PROBLEM TO SOLVE:
Copy all records verbatim.

━━━ MATERIALS PROVIDED ━━━

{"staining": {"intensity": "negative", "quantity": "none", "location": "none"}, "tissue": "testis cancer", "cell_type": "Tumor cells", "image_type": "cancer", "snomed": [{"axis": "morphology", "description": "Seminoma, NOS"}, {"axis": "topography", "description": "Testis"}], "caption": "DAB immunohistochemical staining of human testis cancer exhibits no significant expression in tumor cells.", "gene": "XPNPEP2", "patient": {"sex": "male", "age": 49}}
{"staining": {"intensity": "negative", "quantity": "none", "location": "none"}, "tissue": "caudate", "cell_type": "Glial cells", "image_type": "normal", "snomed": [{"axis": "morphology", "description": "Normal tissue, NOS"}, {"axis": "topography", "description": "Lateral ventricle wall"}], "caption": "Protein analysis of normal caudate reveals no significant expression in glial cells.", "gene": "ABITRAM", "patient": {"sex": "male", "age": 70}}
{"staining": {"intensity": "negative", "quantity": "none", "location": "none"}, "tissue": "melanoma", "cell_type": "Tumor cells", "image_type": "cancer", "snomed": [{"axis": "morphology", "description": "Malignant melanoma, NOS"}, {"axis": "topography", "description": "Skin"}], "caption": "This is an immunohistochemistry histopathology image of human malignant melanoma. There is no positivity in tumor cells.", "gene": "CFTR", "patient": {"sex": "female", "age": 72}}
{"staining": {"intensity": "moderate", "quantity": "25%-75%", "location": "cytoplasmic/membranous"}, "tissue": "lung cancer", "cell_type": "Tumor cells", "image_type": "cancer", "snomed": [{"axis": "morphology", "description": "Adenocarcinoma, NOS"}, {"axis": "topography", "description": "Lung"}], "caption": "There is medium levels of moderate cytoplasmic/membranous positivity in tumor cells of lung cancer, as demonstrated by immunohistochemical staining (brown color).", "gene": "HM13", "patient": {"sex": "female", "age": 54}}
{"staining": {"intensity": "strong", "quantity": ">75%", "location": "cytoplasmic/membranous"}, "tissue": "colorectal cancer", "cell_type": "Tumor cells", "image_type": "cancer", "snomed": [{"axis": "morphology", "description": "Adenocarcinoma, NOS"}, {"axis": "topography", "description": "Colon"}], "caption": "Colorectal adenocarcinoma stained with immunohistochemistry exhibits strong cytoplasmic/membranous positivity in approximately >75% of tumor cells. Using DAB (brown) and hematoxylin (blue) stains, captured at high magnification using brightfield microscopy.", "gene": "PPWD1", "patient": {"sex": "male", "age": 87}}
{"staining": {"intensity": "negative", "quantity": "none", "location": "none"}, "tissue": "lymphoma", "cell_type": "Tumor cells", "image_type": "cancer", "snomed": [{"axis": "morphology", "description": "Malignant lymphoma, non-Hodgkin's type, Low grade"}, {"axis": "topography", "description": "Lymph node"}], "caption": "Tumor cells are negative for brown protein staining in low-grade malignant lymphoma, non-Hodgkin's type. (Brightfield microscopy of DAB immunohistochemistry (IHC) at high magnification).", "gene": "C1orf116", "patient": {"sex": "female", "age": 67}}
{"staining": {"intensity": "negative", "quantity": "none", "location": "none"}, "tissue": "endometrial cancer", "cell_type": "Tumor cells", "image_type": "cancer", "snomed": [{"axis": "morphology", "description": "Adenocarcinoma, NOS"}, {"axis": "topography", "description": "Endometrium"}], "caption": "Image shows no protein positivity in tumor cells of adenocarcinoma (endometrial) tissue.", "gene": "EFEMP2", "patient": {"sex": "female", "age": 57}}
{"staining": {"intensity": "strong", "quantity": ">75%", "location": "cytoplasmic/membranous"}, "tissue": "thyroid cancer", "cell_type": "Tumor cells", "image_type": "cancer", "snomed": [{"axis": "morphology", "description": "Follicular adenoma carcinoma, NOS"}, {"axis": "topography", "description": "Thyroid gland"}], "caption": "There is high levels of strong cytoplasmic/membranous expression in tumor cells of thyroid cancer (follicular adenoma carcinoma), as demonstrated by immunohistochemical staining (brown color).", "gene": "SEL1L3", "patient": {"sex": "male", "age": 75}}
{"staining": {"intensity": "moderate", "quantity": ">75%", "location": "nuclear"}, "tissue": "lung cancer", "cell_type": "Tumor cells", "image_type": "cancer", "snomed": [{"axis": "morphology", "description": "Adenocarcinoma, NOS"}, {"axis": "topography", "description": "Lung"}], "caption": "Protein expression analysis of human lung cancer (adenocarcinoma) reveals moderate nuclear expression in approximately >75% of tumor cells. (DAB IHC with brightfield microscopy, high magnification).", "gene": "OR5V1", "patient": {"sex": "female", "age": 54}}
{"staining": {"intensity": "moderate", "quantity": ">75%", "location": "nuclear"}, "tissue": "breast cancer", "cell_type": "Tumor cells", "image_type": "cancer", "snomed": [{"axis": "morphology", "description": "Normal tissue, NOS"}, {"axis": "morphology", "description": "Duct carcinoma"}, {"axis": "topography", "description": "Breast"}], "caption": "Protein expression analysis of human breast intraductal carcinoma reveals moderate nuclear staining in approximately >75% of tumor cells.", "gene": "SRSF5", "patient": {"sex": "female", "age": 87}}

━━━

SOLUTION FOR THIS TASK:
{"staining": {"intensity": "negative", "quantity": "none", "location": "none"}, "tissue": "testis cancer", "cell_type": "Tumor cells", "image_type": "cancer", "snomed": [{"axis": "morphology", "description": "Seminoma, NOS"}, {"axis": "topography", "description": "Testis"}], "caption": "DAB immunohistochemical staining of human testis cancer exhibits no significant expression in tumor cells.", "gene": "XPNPEP2", "patient": {"sex": "male", "age": 49}}
{"staining": {"intensity": "negative", "quantity": "none", "location": "none"}, "tissue": "caudate", "cell_type": "Glial cells", "image_type": "normal", "snomed": [{"axis": "morphology", "description": "Normal tissue, NOS"}, {"axis": "topography", "description": "Lateral ventricle wall"}], "caption": "Protein analysis of normal caudate reveals no significant expression in glial cells.", "gene": "ABITRAM", "patient": {"sex": "male", "age": 70}}
{"staining": {"intensity": "negative", "quantity": "none", "location": "none"}, "tissue": "melanoma", "cell_type": "Tumor cells", "image_type": "cancer", "snomed": [{"axis": "morphology", "description": "Malignant melanoma, NOS"}, {"axis": "topography", "description": "Skin"}], "caption": "This is an immunohistochemistry histopathology image of human malignant melanoma. There is no positivity in tumor cells.", "gene": "CFTR", "patient": {"sex": "female", "age": 72}}
{"staining": {"intensity": "moderate", "quantity": "25%-75%", "location": "cytoplasmic/membranous"}, "tissue": "lung cancer", "cell_type": "Tumor cells", "image_type": "cancer", "snomed": [{"axis": "morphology", "description": "Adenocarcinoma, NOS"}, {"axis": "topography", "description": "Lung"}], "caption": "There is medium levels of moderate cytoplasmic/membranous positivity in tumor cells of lung cancer, as demonstrated by immunohistochemical staining (brown color).", "gene": "HM13", "patient": {"sex": "female", "age": 54}}
{"staining": {"intensity": "strong", "quantity": ">75%", "location": "cytoplasmic/membranous"}, "tissue": "colorectal cancer", "cell_type": "Tumor cells", "image_type": "cancer", "snomed": [{"axis": "morphology", "description": "Adenocarcinoma, NOS"}, {"axis": "topography", "description": "Colon"}], "caption": "Colorectal adenocarcinoma stained with immunohistochemistry exhibits strong cytoplasmic/membranous positivity in approximately >75% of tumor cells. Using DAB (brown) and hematoxylin (blue) stains, captured at high magnification using brightfield microscopy.", "gene": "PPWD1", "patient": {"sex": "male", "age": 87}}
{"staining": {"intensity": "negative", "quantity": "none", "location": "none"}, "tissue": "lymphoma", "cell_type": "Tumor cells", "image_type": "cancer", "snomed": [{"axis": "morphology", "description": "Malignant lymphoma, non-Hodgkin's type, Low grade"}, {"axis": "topography", "description": "Lymph node"}], "caption": "Tumor cells are negative for brown protein staining in low-grade malignant lymphoma, non-Hodgkin's type. (Brightfield microscopy of DAB immunohistochemistry (IHC) at high magnification).", "gene": "C1orf116", "patient": {"sex": "female", "age": 67}}
{"staining": {"intensity": "negative", "quantity": "none", "location": "none"}, "tissue": "endometrial cancer", "cell_type": "Tumor cells", "image_type": "cancer", "snomed": [{"axis": "morphology", "description": "Adenocarcinoma, NOS"}, {"axis": "topography", "description": "Endometrium"}], "caption": "Image shows no protein positivity in tumor cells of adenocarcinoma (endometrial) tissue.", "gene": "EFEMP2", "patient": {"sex": "female", "age": 57}}
{"staining": {"intensity": "strong", "quantity": ">75%", "location": "cytoplasmic/membranous"}, "tissue": "thyroid cancer", "cell_type": "Tumor cells", "image_type": "cancer", "snomed": [{"axis": "morphology", "description": "Follicular adenoma carcinoma, NOS"}, {"axis": "topography", "description": "Thyroid gland"}], "caption": "There is high levels of strong cytoplasmic/membranous expression in tumor cells of thyroid cancer (follicular adenoma carcinoma), as demonstrated by immunohistochemical staining (brown color).", "gene": "SEL1L3", "patient": {"sex": "male", "age": 75}}
{"staining": {"intensity": "moderate", "quantity": ">75%", "location": "nuclear"}, "tissue": "lung cancer", "cell_type": "Tumor cells", "image_type": "cancer", "snomed": [{"axis": "morphology", "description": "Adenocarcinoma, NOS"}, {"axis": "topography", "description": "Lung"}], "caption": "Protein expression analysis of human lung cancer (adenocarcinoma) reveals moderate nuclear expression in approximately >75% of tumor cells. (DAB IHC with brightfield microscopy, high magnification).", "gene": "OR5V1", "patient": {"sex": "female", "age": 54}}
{"staining": {"intensity": "moderate", "quantity": ">75%", "location": "nuclear"}, "tissue": "breast cancer", "cell_type": "Tumor cells", "image_type": "cancer", "snomed": [{"axis": "morphology", "description": "Normal tissue, NOS"}, {"axis": "morphology", "description": "Duct carcinoma"}, {"axis": "topography", "description": "Breast"}], "caption": "Protein expression analysis of human breast intraductal carcinoma reveals moderate nuclear staining in approximately >75% of tumor cells.", "gene": "SRSF5", "patient": {"sex": "female", "age": 87}}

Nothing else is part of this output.